Ele sentiu que a explicação para ela estar ali implicando com sua vida estava naquele minúsculo quadrado de papel.
_É o telefone da sua administradora.
_Como você é rápida, mãe, nem deu tempo de eu te ligar para dizer que precisava de uma!_ ele falou sarcástico e leu o nome que havia em cima do número: “Angélica”, escrito com uma caneta azul.
_Ela não pode saber que fui eu que lhe indiquei.
_Não?_ Daniel sentou-se outra vez e adorou o gostinho de colocá-la contra a parede._ Por quê?
_O que importa você saber é que ela já sabe que você está precisando de alguém para ajudar com as contas, com a administração disso aqui e...
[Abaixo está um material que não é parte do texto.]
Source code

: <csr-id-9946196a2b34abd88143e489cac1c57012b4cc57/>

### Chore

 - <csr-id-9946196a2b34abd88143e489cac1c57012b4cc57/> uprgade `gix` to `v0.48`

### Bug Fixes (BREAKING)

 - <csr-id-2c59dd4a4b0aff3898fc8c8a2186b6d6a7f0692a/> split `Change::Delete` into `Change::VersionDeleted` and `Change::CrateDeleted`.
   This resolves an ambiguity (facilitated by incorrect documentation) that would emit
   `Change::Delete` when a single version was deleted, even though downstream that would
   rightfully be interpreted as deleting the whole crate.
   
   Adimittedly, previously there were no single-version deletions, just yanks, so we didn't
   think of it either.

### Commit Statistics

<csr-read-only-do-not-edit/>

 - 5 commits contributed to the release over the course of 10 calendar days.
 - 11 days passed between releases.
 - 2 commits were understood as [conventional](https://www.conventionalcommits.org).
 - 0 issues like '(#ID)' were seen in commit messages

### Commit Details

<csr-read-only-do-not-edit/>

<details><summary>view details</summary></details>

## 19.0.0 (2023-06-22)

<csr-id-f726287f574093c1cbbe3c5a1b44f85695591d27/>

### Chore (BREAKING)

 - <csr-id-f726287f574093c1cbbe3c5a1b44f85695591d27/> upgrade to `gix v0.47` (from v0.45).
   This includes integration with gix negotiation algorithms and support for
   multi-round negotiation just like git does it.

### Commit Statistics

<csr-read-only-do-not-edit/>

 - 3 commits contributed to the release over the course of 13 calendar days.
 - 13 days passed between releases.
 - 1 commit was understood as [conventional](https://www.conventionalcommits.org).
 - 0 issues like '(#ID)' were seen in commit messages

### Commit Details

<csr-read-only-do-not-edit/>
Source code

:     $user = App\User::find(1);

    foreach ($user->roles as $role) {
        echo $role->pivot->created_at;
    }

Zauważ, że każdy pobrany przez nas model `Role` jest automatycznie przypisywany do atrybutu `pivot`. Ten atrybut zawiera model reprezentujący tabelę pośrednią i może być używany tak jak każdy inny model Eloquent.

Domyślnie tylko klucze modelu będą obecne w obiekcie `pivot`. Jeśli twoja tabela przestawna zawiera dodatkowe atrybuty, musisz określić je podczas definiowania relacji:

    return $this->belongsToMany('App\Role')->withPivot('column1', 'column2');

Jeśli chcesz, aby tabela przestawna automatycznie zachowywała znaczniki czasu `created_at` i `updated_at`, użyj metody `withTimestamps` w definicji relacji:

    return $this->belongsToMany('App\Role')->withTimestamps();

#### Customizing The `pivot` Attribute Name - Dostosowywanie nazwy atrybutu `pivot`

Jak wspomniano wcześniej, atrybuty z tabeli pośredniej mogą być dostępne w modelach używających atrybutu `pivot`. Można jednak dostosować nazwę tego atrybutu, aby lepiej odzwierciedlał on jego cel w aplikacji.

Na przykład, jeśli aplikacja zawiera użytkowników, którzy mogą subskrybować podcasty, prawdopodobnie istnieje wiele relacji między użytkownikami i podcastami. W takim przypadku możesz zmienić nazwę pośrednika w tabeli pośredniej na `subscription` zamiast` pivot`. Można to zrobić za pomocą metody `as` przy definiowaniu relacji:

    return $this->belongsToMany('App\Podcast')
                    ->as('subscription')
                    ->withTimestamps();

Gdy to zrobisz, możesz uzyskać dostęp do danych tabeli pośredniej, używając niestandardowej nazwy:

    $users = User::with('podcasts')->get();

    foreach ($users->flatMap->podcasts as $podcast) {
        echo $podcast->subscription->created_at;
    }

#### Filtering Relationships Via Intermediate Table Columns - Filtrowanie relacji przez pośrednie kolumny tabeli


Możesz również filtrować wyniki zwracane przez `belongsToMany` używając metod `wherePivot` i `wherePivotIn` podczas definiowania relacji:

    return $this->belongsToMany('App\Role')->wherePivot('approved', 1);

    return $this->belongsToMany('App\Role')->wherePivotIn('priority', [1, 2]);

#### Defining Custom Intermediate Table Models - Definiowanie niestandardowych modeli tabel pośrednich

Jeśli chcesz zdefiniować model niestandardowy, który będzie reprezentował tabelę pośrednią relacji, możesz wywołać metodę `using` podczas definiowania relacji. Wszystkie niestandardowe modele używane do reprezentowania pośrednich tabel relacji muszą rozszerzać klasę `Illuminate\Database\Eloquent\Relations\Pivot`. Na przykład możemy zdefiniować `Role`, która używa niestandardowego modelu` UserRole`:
_Perai! Você já falou com ela?
_Hum..._ Daniela deu um risinho sem graça._ Já.
_Aposto que deve ter um motivo muito forte, porque se for para empurrá-la para cima de mim, é melhor...
_Não! Não! Ela é diferente, totalmente diferente!_ Daniela balançou as mãos no ar._ Nem vai querer saber de você.
_Ela é lésbica?_ ele cruzou os braços, definitivamente aborrecido.
_Não, eu não vou ficar contando, quando você conhecer, você vai saber...
_Quê? Mãe...
_Fofuxo, a mamãe marcou aula de Pilates..._ levantou-se e bateu em retirada.
_Está achando que isso é um livro de suspense e que na próxima página que eu virar vou encontrar uma surpresa?!_ ele berrou, mas a mãe já estava a caminho da garagem, jogou-lhe um beijo e partiu.

Daniel suspirou e olhou o papel na sua mão.